A suggested bottom-up/reverse outlining workflow for structuring your ideas.

Bottom-up vs top-down structuring (i.e. reverse outlining vs. outlining)

This is a bottom-up (reverse outlining) approach. Use it when you have raw material (notes, data, literature, messy drafts) but the narrative structure isn’t clear yet.

If you already know exactly what claims you’ll make and in what order, use top-down outlining instead: sketch the IMRaD sections and subsections first, then write the paragraphs to fit. Top-down is generally easier once you’re experienced with writing papers in your field.

How to structure your ideas

Readers have certain expectations of where they’ll find information. That means you need to organise your information following these expectations.

Step 1: Braindump all content

Dump all the information you have gathered throughout your research into a document, and organise by Introduction, Methods, Results, Discussion. This is the content you’re going to work with.

Don't know where something should go?

Create an extra section ‘Unassigned’ for information that doesn’t have a destination yet.

Step 2: Organise into subsections

Take a look at the IMRaD sections. This will tell you what information needs to go where roughly: in which paragraphs and subsections.

Subsection or paragraph

I use the terms subsections and paragraph, but they are slightly different units. Subsections are things like the ‘current state of knowledge’ (see: IMRaD sections). Subsections can contain multiple paragraphs, where each paragraph defends its own specific claim (e.g. the current state of knowledge and gaps can contain multiple paragraphs, each arguing their own gap).

Step 3: Identify key points

For each paragraph, distil the key point that you’re trying to get across.

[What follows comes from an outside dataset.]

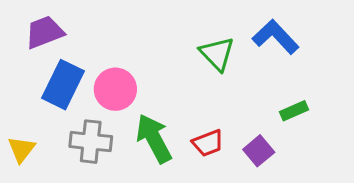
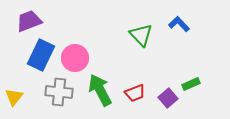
blue L-shape: (276, 37) -> (179, 24), size x0.7
green rectangle: (294, 111) -> (191, 84), moved

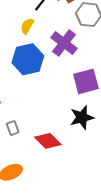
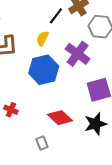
gray rectangle: (13, 128) -> (42, 143), moved
red diamond: (48, 141) -> (60, 118), moved

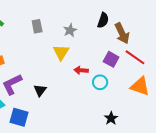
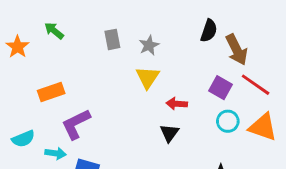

For the Introduction and Discussion, that will most likely be a claim you’re making or a conclusion you want to support. For the Methods, it will be probably simply be a topic sentence announcing which procedure you’re going to explain in that paragraph. In the Results, it will likely be the main result, which you’re going to explain using the your underlying findings.

See also:

Step 4: Support key points

Then, check if the information you’ve provided supports that point, or if you’re missing steps in your logic (e.g. you might need more literature or you’re making too big a conceptual jump in your reasoning). This is key for the Introduction and Discussion.

Use bullet-points

If you place each sentence in a bullet point, it is easier to move them around that if you’re working with a dense paragraph. It also allows you to check if your sentence is making one claim or multiple claims (which can hide your reasoning).